# Kris's Research Notes

## July 13, 2012

### Crystallization on Grooved Substrates

Filed under: GaAs Simulations, KMC — Kris Reyes @ 3:01 am

In this note, we consider liquid Ga droplet formation and crystallization by As on a substrate with a triangular groove. We study the effect of substrate species by considering first a GaAs substrate and second a substrate composed of a third species (nominally Si). In the latter case, nucleation at the liquid/solid interface is not preferred leading to increased surface nucleation as well as a different geometry of the crystallization front.

## GaAs Substrate

All simulations are done on a domain 256 atoms wide. A triangular pit with side length 64 atoms was removed. Ga atoms were deposited at a rate of 0.1 ML/sec until 6.0 monolayers of Ga was deposited. The system was then annealed in the absence of any deposition for 60 seconds. Lastly, an As flux was introduced at a deposition rate $F_{As}$ ML/sec, where

$\displaystyle F_{As} \in \left\{0.05, 0.1, 0.2, 0.4\right\}$ ML/sec.

The temperature $T$ was also varied:

$\displaystyle T \in \left\{473, 523, 573, 623 \right\}$ K.

Here are the results arranged in rows by constant $F_{As}$ and in columns by constant $T$:

[Recall our coloring scheme: Red = Ga atoms in substrate, Green = As atoms in substrate, Purple = Ga atoms deposited, Blue = As atoms deposited.]

The simulations behave as expected with respect to deposition rate and temperature. In the low temperature case, we have nucleation of several smaller droplets, though it is interesting that there seems to be a preference to nucleate near or in the pit. In the low temperature/high As flux regime, we observe liquid cores.
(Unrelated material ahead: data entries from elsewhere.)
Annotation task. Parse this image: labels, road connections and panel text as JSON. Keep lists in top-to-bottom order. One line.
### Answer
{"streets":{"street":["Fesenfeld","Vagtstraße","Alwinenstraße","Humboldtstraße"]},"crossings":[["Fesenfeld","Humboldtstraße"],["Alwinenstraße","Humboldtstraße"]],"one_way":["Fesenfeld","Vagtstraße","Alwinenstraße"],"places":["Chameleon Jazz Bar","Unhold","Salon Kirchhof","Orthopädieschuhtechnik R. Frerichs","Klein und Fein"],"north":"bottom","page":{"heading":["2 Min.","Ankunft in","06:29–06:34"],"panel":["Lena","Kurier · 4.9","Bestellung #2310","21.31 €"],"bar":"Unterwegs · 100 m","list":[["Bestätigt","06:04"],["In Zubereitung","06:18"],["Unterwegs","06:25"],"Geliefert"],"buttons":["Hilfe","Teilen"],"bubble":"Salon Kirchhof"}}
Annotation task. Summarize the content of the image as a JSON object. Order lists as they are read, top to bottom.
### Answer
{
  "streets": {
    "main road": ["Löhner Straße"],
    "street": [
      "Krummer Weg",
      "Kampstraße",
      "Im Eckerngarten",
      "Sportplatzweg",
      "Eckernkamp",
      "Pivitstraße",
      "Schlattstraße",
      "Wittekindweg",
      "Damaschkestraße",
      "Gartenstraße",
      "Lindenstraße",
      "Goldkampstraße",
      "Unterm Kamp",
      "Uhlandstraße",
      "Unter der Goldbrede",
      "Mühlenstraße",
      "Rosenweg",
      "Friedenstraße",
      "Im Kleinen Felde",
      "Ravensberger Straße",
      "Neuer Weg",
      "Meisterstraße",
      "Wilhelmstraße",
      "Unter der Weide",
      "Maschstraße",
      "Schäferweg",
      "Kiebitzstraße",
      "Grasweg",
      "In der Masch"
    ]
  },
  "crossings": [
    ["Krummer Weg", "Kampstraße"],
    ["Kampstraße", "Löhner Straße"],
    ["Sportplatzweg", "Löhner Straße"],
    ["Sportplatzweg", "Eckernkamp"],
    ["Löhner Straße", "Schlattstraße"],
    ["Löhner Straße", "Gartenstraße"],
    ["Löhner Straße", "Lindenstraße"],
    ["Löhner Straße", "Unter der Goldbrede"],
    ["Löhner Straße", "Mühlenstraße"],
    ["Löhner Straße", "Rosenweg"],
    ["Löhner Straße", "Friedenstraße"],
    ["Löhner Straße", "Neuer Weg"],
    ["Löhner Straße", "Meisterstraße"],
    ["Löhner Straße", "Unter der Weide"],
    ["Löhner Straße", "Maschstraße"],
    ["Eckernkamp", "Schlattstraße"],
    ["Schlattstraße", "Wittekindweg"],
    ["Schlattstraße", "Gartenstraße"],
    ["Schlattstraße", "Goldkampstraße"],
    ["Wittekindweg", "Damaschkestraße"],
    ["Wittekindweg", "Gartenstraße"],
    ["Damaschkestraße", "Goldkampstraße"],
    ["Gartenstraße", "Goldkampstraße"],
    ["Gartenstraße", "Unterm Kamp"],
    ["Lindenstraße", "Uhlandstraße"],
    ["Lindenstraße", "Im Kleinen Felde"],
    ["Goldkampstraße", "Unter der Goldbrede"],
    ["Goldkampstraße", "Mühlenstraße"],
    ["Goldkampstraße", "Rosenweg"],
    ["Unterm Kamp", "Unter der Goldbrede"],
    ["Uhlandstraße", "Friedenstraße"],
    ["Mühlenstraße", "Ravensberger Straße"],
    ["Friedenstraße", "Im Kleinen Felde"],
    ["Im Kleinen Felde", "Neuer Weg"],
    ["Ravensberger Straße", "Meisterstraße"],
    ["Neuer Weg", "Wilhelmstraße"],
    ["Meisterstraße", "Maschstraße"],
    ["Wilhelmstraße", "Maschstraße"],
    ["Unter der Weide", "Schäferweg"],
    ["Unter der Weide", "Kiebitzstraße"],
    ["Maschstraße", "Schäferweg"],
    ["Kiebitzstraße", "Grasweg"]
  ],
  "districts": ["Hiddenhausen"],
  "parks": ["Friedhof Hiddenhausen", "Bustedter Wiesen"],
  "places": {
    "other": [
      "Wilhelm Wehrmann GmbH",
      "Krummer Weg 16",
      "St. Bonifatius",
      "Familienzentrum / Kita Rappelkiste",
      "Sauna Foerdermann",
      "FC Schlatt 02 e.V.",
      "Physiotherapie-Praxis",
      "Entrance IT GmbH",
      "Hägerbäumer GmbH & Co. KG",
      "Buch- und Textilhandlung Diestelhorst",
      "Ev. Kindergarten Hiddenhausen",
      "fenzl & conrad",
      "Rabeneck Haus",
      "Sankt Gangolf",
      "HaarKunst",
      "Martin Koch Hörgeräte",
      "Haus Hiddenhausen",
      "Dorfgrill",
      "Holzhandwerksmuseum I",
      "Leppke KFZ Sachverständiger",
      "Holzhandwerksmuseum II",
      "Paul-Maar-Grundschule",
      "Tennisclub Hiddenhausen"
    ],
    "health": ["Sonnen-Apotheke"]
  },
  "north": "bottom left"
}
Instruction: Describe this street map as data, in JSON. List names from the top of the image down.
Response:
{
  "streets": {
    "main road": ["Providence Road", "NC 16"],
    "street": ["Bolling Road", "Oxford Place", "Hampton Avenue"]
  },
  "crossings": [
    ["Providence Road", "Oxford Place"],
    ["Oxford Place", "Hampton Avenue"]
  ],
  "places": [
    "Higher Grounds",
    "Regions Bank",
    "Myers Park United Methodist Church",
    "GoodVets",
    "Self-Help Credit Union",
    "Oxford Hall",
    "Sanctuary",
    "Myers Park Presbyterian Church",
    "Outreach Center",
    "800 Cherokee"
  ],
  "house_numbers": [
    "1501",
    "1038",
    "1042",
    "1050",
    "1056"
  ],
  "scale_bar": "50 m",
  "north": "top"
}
In the high temperature, low As flux, the system appears to try to form flat GaAs layers, filling in the pit.

## Si Substrate

We performed simulations identical to above, except that the substrate was changed to a third species, which we identify nominally as Si. The nearest neighbor bonding energies were specified as:

$\displaystyle \gamma(Ga, Ga) = 0.30$ eV

$\displaystyle \gamma(As, As) = 0.10$ eV

$\displaystyle \gamma(Ga, As) = 0.50$ eV

$\displaystyle \gamma(Ga, Si) = 0.25$ eV

$\displaystyle \gamma(As, Si) = 0.25$ eV

and next-nearest neighbor bonding energies:

$\displaystyle \gamma_{nn}(Ga, Ga) = 0.30$ eV

$\displaystyle \gamma_{nn}(As, As) = 0.10$ eV

$\displaystyle \gamma_{nn}(Ga, Si) = 0.25$ eV

$\displaystyle \gamma_{nn}(As, Si) = 0.25$ eV

so that the next-nearest neighbor bonding energies are identical to the nearest neighbor bonding energies for all but the Ga-As bond case. Large bonding energies between Si atoms were used in order to ensure that the Si atoms remain fixed and don’t participate in the simulations.

$\displaystyle \gamma(Si, Si) = 1.50$ eV,

$\displaystyle \gamma_{nn}(Si, Si) = 1.50$ eV

Here are the results (Si atoms are colored gray):

We observe the presence of channels of liquid Ga at the liquid/solid interface in several of the simulations:

This suggest that nucleation at this interface is not preferred. Suppose GaAs seed nucleates at the interface:

If we compare the local energy about an As atom in this configuration with the energy about an As atom in a completely GaAs neighborhood, we see that the former has a higher bonding energy:

On the interface, an As atom in a nucleating cluster has local energy

$\displaystyle 3\gamma(Ga, As) + 2\gamma_{nn}(As, As) + 2\gamma(As, Si) + \gamma_{nn}(As, Si) = 2.45$ eV

while the As atom in a GaAs neighborhood has local energy

$\displaystyle 4\gamma(Ga, As) + 4\gamma_{nn}(As, As) = 2.40$ eV,

and so for the energies selected, it is more energetically favorable for an As atom to reside on the interface than in a GaAs neighborhood. Similar calculations may be performed on slightly different neighborhoods from the ones considered above yielding the same conclusion. This is counter to the results above, which suggests there is an implicit nucleation barrier at the liquid/solid interface.